* [Exercise inputs]:
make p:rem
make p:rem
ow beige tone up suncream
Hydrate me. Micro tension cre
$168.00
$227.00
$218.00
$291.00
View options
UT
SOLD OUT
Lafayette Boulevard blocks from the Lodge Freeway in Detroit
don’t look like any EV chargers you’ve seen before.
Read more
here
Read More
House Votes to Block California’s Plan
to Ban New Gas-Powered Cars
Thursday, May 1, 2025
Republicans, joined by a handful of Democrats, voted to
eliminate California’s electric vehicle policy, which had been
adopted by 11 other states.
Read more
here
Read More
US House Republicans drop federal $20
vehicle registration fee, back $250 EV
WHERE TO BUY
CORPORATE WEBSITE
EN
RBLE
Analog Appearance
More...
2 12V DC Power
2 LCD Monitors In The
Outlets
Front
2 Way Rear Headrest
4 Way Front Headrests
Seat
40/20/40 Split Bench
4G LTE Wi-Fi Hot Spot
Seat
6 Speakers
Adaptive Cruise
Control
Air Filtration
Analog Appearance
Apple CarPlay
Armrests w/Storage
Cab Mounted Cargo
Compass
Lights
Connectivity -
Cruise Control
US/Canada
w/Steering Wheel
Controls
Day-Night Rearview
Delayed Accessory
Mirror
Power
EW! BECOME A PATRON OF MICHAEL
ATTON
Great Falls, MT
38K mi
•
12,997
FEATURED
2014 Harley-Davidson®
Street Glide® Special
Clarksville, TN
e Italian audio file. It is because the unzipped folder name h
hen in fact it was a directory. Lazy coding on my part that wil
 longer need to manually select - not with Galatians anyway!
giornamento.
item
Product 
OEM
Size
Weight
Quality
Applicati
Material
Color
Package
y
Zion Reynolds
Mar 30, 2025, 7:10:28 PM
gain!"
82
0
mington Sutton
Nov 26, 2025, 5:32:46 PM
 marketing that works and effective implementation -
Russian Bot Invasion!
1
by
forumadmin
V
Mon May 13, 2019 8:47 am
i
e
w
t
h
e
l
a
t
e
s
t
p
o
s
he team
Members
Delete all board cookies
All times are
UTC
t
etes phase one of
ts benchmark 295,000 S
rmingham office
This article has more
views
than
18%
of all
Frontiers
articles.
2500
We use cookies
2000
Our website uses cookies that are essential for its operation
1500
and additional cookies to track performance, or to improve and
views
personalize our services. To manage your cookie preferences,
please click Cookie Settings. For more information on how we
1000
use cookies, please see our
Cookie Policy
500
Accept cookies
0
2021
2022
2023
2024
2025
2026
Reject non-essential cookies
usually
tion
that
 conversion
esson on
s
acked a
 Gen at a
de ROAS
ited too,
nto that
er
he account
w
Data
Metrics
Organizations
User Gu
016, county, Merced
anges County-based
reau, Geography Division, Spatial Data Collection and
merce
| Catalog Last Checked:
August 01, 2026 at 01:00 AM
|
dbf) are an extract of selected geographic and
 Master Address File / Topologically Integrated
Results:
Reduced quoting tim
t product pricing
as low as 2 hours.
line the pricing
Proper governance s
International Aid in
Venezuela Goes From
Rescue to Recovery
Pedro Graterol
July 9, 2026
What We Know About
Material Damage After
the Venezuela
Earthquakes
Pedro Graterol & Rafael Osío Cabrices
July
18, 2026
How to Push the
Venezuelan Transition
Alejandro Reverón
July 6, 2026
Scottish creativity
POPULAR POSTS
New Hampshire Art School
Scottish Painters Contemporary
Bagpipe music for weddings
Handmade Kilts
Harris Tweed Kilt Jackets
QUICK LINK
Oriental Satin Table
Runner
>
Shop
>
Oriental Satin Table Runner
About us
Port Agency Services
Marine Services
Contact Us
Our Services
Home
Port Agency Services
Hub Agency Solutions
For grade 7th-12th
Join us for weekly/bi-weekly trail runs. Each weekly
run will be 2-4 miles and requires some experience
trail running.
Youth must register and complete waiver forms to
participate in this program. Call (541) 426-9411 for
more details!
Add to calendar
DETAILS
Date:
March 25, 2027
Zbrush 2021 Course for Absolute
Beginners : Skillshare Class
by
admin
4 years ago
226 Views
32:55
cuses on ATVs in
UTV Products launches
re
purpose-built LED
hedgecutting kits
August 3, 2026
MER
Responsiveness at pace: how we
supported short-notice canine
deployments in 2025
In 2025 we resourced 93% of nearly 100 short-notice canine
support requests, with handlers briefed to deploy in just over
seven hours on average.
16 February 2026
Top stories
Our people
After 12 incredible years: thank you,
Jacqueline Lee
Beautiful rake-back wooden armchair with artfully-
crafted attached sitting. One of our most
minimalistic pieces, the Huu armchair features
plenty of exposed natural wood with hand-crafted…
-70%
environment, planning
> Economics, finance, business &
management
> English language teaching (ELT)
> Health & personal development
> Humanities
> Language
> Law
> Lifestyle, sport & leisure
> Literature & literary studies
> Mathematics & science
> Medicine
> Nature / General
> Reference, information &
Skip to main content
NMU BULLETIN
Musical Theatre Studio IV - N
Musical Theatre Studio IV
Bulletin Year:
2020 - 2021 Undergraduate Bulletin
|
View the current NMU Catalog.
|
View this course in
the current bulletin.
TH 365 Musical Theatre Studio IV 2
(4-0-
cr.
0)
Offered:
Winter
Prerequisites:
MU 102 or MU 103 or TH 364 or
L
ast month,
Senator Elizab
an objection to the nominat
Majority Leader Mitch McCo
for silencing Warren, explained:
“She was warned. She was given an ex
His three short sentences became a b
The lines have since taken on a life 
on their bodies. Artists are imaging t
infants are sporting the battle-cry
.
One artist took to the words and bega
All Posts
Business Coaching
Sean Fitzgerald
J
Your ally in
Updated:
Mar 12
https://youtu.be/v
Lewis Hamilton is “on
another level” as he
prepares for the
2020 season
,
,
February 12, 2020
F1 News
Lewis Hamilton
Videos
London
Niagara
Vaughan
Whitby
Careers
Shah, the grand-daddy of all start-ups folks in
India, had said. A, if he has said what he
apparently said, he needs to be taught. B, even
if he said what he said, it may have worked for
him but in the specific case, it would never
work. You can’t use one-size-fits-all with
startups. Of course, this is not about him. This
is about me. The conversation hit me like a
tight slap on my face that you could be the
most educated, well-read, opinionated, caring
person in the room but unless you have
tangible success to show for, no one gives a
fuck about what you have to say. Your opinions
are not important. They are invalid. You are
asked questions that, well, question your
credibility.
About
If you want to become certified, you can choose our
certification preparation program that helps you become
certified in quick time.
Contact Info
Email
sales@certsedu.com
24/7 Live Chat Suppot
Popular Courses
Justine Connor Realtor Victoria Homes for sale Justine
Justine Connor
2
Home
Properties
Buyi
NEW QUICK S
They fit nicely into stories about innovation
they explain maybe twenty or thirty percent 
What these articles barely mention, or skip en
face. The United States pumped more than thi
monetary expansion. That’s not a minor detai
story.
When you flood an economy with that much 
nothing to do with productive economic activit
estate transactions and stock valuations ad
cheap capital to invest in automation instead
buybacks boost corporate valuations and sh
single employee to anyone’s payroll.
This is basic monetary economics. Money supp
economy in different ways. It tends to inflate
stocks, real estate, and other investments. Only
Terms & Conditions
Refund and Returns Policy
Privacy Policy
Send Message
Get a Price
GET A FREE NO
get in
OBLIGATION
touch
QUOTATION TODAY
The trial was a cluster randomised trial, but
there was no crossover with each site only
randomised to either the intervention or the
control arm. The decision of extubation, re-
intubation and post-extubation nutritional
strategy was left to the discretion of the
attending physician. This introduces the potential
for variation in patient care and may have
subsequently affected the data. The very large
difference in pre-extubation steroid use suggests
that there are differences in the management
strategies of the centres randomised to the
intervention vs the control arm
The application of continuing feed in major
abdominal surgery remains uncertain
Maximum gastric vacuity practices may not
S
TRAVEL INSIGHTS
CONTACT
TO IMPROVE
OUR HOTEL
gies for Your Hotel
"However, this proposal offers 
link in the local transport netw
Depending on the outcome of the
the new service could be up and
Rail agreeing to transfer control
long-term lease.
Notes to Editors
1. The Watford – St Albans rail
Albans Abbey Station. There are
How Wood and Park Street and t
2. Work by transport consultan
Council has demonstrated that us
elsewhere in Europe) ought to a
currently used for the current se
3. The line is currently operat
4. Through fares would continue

* [Exercise directions]: Please copy the listing above word for word, from its first line up to and including the line with "40/20/40 Split Bench".

* [Written answer]:
make p:rem
make p:rem
ow beige tone up suncream
Hydrate me. Micro tension cre
$168.00
$227.00
$218.00
$291.00
View options
UT
SOLD OUT
Lafayette Boulevard blocks from the Lodge Freeway in Detroit
don’t look like any EV chargers you’ve seen before.
Read more
here
Read More
House Votes to Block California’s Plan
to Ban New Gas-Powered Cars
Thursday, May 1, 2025
Republicans, joined by a handful of Democrats, voted to
eliminate California’s electric vehicle policy, which had been
adopted by 11 other states.
Read more
here
Read More
US House Republicans drop federal $20
vehicle registration fee, back $250 EV
WHERE TO BUY
CORPORATE WEBSITE
EN
RBLE
Analog Appearance
More...
2 12V DC Power
2 LCD Monitors In The
Outlets
Front
2 Way Rear Headrest
4 Way Front Headrests
Seat
40/20/40 Split Bench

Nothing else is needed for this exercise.